Navigating family law matters can feel like traversing a maze of misconceptions. From divorce and property settlements to parenting arrangements, myths are commonly believed as facts, clouding what people should expect when facing a family law matter.

Here, we delve into the common misconceptions surrounding family law, debunking myths that often lead to confusion and frustration. Whether it’s well-meaning advice from friends or assumptions based on hearsay or what someone sees in movies, we shed light on why family law matters aren’t as straightforward as they seem.

Before relying on the grapevine, or the neighbourhood ‘expert’, trust the insights of experienced family lawyers to guide you through the complexities. It’s not just about saving money – it’s about ensuring that you navigate your unique circumstances with clarity and confidence and get the best possible outcome so that you and your family can move on with your lives.

Myth 1: “I can’t get divorced unless my partner agrees.”

Both parties do not need to agree to a divorce. A person seeking a divorce can apply without the consent or cooperation of their ex-partner.

Some critical timeframes must be adhered to regarding the service of documents to ensure that there is proof the other party is aware of the divorce proceedings.

However, so long as you do the paperwork and get the process right, whether your former partner wishes to get divorced or not is irrelevant; the divorce will be granted.

Myth 2: “Property is split 50/50 when a couple separates.”

This preconceived idea that couples who separate must split their assets into equal shares is untrue.  Every matter is dealt with on a case-by-case basis.

When deciding who gets what, the court will consider:

  • The net property pool and the value of the assets and liabilities.
  • What were the contributions of both parties, including financial and non-financial contributions.
  • The future needs of both parties, considering such things as their age, health, income earning capacity, whether one or both parties are required to care for children, and the financial circumstances of any new relationships.

Data supplied:
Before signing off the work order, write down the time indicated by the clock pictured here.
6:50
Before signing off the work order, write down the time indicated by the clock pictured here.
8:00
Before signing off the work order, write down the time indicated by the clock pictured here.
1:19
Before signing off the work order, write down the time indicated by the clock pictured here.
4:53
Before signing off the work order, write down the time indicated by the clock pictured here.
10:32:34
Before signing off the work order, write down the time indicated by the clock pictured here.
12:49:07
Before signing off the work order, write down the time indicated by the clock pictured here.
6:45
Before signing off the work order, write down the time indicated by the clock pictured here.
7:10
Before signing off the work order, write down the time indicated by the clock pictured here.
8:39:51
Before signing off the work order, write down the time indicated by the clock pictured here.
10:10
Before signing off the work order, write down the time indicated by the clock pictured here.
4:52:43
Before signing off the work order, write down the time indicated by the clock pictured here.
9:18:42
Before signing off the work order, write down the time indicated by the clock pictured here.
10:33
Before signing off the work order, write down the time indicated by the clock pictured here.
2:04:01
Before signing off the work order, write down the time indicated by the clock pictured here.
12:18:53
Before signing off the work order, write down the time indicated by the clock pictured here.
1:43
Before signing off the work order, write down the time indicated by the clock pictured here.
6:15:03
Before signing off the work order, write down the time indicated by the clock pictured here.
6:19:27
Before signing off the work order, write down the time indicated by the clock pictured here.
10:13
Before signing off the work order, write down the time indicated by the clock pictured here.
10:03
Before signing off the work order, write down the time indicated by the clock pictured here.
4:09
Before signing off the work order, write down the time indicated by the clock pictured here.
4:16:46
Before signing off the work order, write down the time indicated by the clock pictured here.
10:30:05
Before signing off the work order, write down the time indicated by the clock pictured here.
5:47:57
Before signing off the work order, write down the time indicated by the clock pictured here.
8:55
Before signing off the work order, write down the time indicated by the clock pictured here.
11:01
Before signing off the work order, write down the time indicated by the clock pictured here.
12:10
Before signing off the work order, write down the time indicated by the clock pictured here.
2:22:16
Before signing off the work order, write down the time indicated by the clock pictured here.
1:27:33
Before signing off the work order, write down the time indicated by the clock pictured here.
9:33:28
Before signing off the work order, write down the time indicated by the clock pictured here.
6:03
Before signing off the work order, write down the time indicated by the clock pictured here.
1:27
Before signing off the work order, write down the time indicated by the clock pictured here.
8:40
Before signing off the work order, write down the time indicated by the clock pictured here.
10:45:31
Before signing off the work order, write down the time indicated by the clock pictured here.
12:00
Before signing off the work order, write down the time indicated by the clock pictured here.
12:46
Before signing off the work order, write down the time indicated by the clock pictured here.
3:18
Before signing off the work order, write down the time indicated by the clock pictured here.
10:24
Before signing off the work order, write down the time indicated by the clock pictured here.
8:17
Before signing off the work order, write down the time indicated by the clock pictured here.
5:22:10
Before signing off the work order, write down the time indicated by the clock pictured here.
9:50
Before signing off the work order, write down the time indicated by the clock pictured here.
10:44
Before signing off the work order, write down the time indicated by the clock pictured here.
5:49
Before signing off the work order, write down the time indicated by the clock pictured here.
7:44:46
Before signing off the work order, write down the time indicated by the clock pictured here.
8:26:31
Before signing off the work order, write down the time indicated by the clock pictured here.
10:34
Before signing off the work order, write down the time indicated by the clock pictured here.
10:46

Exercises to complete:
[a] Retype the family law text word for word, from "Here, we delve" to "of their ex-partner.".
[b] Answer these questions using the family law text:
(i) Whose consent or cooperation does a person seeking a divorce not need in order to apply?
(ii) Critical timeframes must be adhered to regarding what?
(iii) On what basis is every property matter dealt with?

Solutions per task:
[a]
Here, we delve into the common misconceptions surrounding family law, debunking myths that often lead to confusion and frustration. Whether it’s well-meaning advice from friends or assumptions based on hearsay or what someone sees in movies, we shed light on why family law matters aren’t as straightforward as they seem.

Before relying on the grapevine, or the neighbourhood ‘expert’, trust the insights of experienced family lawyers to guide you through the complexities. It’s not just about saving money – it’s about ensuring that you navigate your unique circumstances with clarity and confidence and get the best possible outcome so that you and your family can move on with your lives.

Myth 1: “I can’t get divorced unless my partner agrees.”

Both parties do not need to agree to a divorce. A person seeking a divorce can apply without the consent or cooperation of their ex-partner.

[b]
(i) Their ex-partner's.
(ii) The service of documents.
(iii) A case-by-case basis.